§ **Required tasks**
A) According to the Restorative City text, what two things does a holistic approach to justice consist of?
B) Restate the paragraph of the Restorative City text that begins "The Restorative City concept responds" as a short bulleted list that keeps its main facts.
C) Carry the Restorative City text forward from its final sentence.

Is this the meaning of detention in our system? The containment and neutralisation of people who have to serve a prison sentence? Are we okay with this or do we want to try something else? And in which spaces, and with which organisational models? The debate on small-scale detention, as on any other concept of detention, inevitably raises these questions and imposes a reflection of which we have not been capable, and of which there is evidently a great need.

UTRECHT HUMAN RIGHTS CITY → UTRECHT RESTORATIVE CITY

street view of Utrecht with pedestrians and cyclists

The Restorative City concept responds to current social challenges posed by rapid urbanisation, environmental degradation, and the need for more sustainable and livable urban spaces. It aligns with growing awareness of the interconnectedness between the built environment, (social and criminal) justice and the well-being of individuals and communities. These communities reside in resilient urban environments that benefit both people, the planet and prosperity. A restorative city involves a holistic and integrated or even circular approach to justice, consisting of doing justice and undoing injustice, often related to environmental, social, societal, cultural, and economic factors.

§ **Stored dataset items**
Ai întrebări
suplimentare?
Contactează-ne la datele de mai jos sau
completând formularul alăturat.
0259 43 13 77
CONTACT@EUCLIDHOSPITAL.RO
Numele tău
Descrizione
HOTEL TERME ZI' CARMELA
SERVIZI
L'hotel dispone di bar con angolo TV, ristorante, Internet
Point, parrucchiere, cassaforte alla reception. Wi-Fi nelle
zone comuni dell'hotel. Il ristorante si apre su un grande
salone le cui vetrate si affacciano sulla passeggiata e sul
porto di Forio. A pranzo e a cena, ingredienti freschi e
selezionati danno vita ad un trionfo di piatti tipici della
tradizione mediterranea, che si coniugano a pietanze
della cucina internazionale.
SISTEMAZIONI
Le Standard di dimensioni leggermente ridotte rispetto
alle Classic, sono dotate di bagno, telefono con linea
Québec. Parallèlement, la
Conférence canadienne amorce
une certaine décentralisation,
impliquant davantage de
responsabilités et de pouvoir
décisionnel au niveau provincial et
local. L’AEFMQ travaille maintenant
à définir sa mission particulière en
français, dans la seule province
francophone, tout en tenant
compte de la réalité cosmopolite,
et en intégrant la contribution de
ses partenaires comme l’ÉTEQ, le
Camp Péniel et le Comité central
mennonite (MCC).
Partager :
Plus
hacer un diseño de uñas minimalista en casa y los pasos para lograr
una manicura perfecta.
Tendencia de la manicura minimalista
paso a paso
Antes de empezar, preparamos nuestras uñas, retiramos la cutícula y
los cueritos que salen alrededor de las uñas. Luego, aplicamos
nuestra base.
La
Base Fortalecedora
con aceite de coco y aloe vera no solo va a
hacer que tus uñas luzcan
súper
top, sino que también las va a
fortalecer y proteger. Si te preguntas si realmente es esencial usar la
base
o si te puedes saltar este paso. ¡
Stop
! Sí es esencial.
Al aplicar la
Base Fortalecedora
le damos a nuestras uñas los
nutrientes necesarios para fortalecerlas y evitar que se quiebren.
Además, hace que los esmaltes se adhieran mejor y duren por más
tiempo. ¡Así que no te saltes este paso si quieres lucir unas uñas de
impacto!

§ **Answers in order**
A) It consists of doing justice and undoing injustice.

B)
- The concept responds to social challenges posed by rapid urbanization, environmental degradation, and the need for more sustainable and livable urban spaces.
- It reflects growing awareness that the built environment, social and criminal justice, and the well-being of individuals and communities are interconnected.
- These communities live in resilient urban environments that benefit people, the planet and prosperity.
- A restorative city takes a holistic, integrated or even circular approach to justice: doing justice and undoing injustice.
- That approach often relates to environmental, social, societal, cultural and economic factors.

C)
In 2023, 2024 and 2025 the Netherlands Office of RESCALED [RJN], together with the local health- and justice sector, will explore the relationship between small-scale detention houses and the dynamic interaction with their local urban, economic and social context. 

As early as 2012, the United Nations named Utrecht the first ‘human rights city‘ in the Netherlands. Utrecht received this title because the city had been working for years to translate international agreements on, among other things, poverty and privacy into local policy. For example, Utrecht was the first Dutch municipality where descendants of enslaved people could change their surname, it was the first city with an environmental zone for passenger cars and its local policy led the way in complying with national agreements for allocating social housing to residence permit holders.

In addition to its efforts in various policy areas, Utrecht distinguishes itself by an inclusive and participatory approach to governance. Citizens are actively involved in decision-making processes. This is made possible by citizen participation platforms and forums, which allow residents to make their voices heard and contribute to the development of policies that affect their lives.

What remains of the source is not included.